Beginning with the line containing "Software Engineering, Data Science" and ending with the last line of the records, set down every line exactly.

Page-level text extractions:
-- Opening Marker --

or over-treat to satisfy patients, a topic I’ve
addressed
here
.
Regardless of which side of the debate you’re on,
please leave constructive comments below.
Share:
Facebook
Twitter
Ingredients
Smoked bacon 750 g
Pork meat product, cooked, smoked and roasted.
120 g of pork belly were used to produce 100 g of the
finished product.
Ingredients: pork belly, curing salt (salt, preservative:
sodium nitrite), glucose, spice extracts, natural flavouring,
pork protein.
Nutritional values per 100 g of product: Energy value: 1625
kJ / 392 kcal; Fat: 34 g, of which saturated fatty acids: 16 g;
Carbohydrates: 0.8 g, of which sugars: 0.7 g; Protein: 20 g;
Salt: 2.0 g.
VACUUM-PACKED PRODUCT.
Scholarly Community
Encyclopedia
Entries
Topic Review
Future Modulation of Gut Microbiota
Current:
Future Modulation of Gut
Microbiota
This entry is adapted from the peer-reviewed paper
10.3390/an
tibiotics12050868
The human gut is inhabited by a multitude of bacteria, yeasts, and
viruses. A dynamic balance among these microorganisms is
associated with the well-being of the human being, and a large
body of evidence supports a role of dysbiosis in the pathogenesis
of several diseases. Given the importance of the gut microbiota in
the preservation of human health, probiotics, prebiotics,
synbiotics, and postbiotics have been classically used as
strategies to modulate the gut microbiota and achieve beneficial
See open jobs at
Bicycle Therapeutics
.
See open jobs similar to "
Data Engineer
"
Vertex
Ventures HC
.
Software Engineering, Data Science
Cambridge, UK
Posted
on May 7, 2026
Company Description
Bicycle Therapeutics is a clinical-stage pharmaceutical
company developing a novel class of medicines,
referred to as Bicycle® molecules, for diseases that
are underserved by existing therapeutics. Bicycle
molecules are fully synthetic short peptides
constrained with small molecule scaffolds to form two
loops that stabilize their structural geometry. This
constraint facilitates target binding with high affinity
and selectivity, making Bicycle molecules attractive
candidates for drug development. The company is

-- Closing Marker --

Task result:
Software Engineering, Data Science
Cambridge, UK
Posted
on May 7, 2026
Company Description
Bicycle Therapeutics is a clinical-stage pharmaceutical
company developing a novel class of medicines,
referred to as Bicycle® molecules, for diseases that
are underserved by existing therapeutics. Bicycle
molecules are fully synthetic short peptides
constrained with small molecule scaffolds to form two
loops that stabilize their structural geometry. This
constraint facilitates target binding with high affinity
and selectivity, making Bicycle molecules attractive
candidates for drug development. The company is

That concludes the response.